Anyhow, I’m not feeling particularly pressured over the lack of posting. This blog started mainly as an excuse for me to learn Hugo.
Killing Mastodon
I also decided to kill my Mastodon instance. This was for two reasons: 1. The install borked itself beyond my skills to repair. I hosted my instance on a Vultr server (as I documented in previously here) and installed it manually. However, successive upgrades clearly created some conflicts and the server was left unable to prune old data. I tried reinstalling various aspects of the server application, but nothing worked. I watched as the disk slowly filled until it finally crashed. I probably could have worked to extract my data (I might have tried this and had it fail on me), but the second reason for killing the server became apparent…I really didn’t care! It’s not that I didn’t find the people I followed particularly interesting (some definitely were and posted interesting ideas), it’s just that I found myself going weeks without opening the app at all. I’ve never really seen the point of sharing my location or mood…so I just let it sort of wither.
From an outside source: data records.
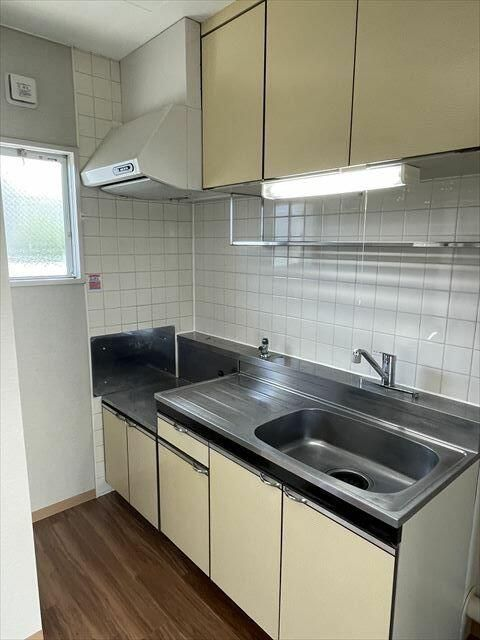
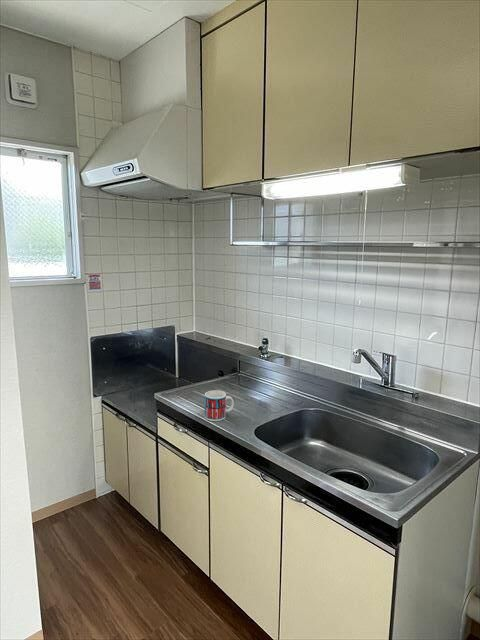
+ mug [204,389,235,422]
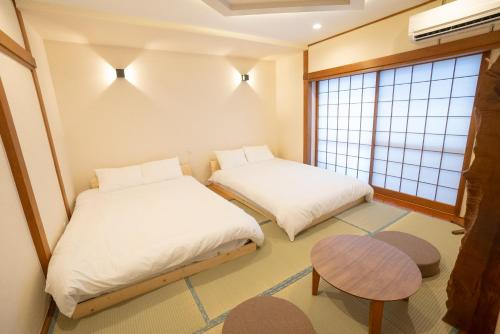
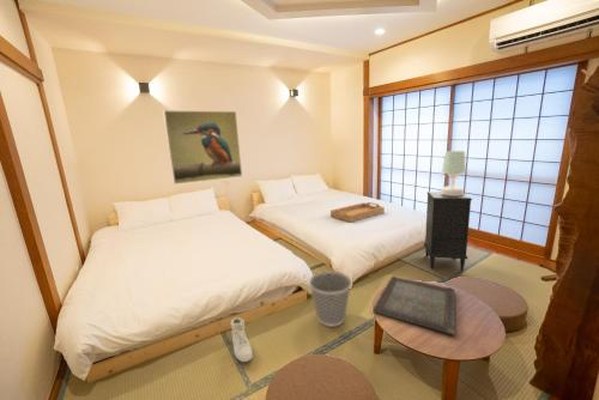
+ serving tray [373,275,456,337]
+ table lamp [440,150,467,195]
+ serving tray [329,201,386,224]
+ wastebasket [308,269,353,328]
+ sneaker [230,316,254,363]
+ nightstand [423,190,473,272]
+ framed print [163,109,243,186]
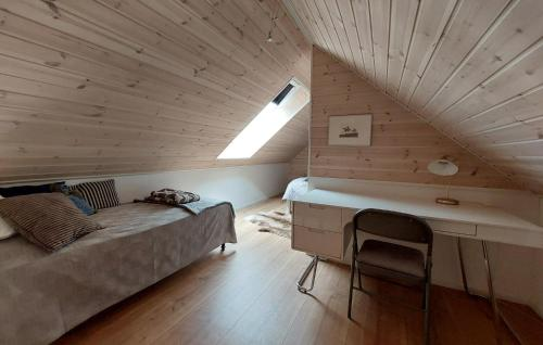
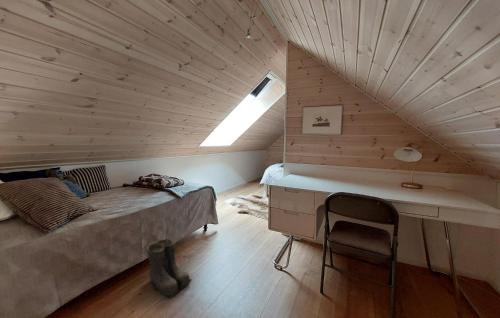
+ boots [145,238,193,298]
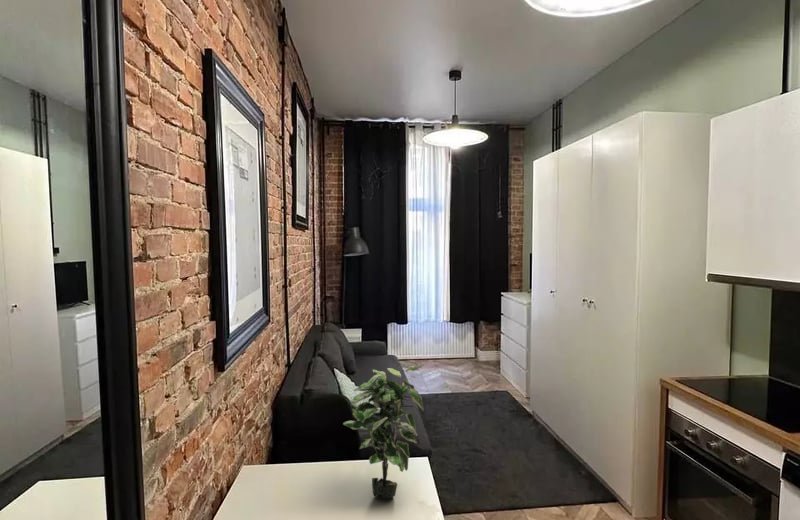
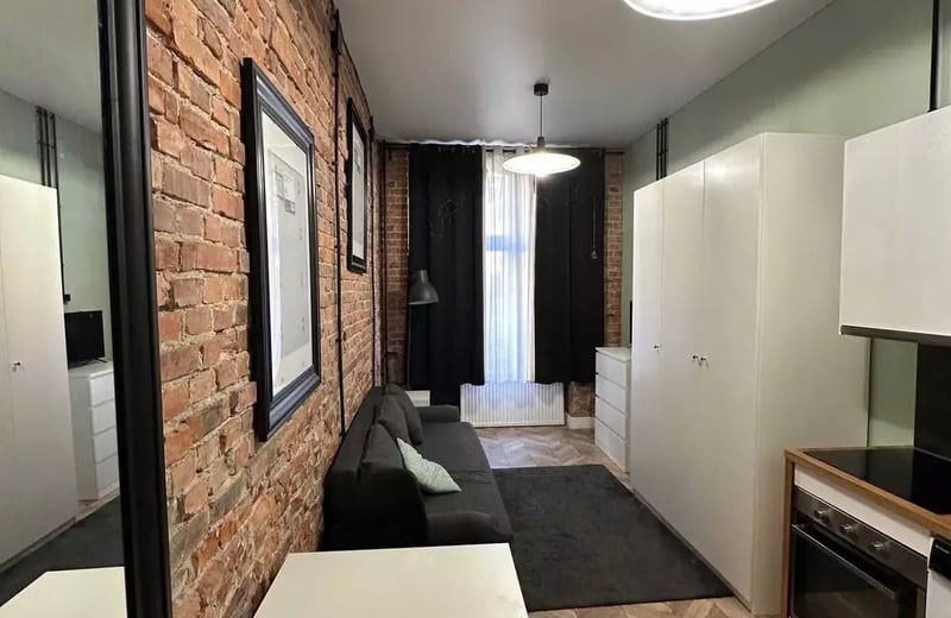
- potted plant [342,364,425,499]
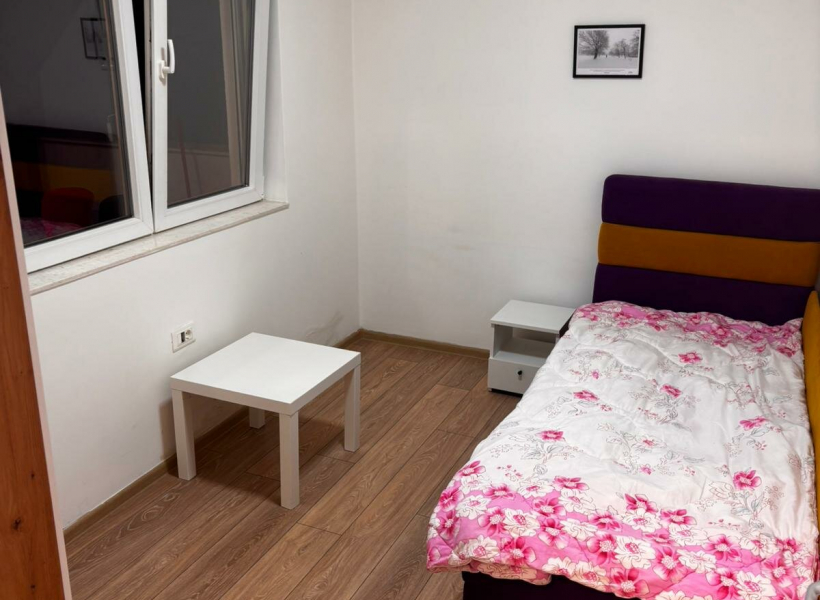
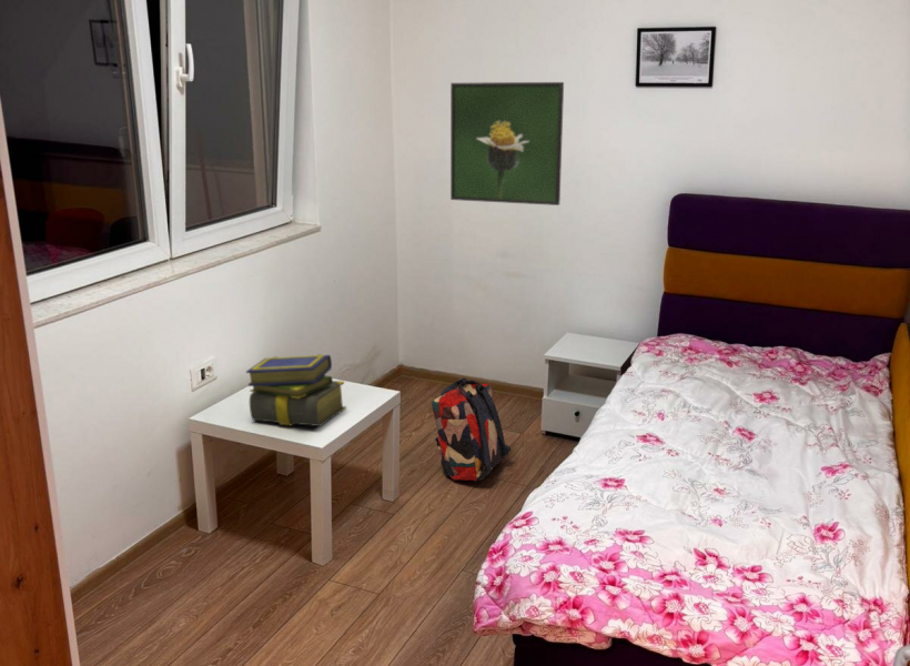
+ backpack [431,376,512,482]
+ stack of books [245,353,347,427]
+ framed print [449,81,565,206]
Social media has never really been my thing. I’m sure if people want to interact with my writing they can send me a Webmention (provided the Webmention server is still working- I haven’t checked in months!) or just email me. I’ll have to dig through my old posts to update the Hugo post archetypes to remove the syndicated stuff at the top of the page. I thought it was a clever hack at the time…maybe I’ll rejoin Mastodon at some point and reactivate it. I largely doubt it at the moment though.
Things people seem to actually be reading…
On the topic of my writing, I occasionally check the web analytics for my site. I use a self-hosted install of mMtomo for this and really am just interested if people read anything I’ve written. I’m not looking to ever turn this blog into a commercial endevour, so it’s really just out of curiosity that I check visitor numbers. What struck me is that two particular posts are far and away the most popular. The first is my guide on how to script remote Synology shutdowns and the other is how to import Broadlink IR devices into Home Assistant. I’m quite pleased as both of these are how-to guides- it feels great that some of what I’ve written might be useful to someone somewhere around the world. It also indicates that Synology should probably incorporate this feature…or maybe they have already, I wouldn’t actually know as I sold my Diskstation last month!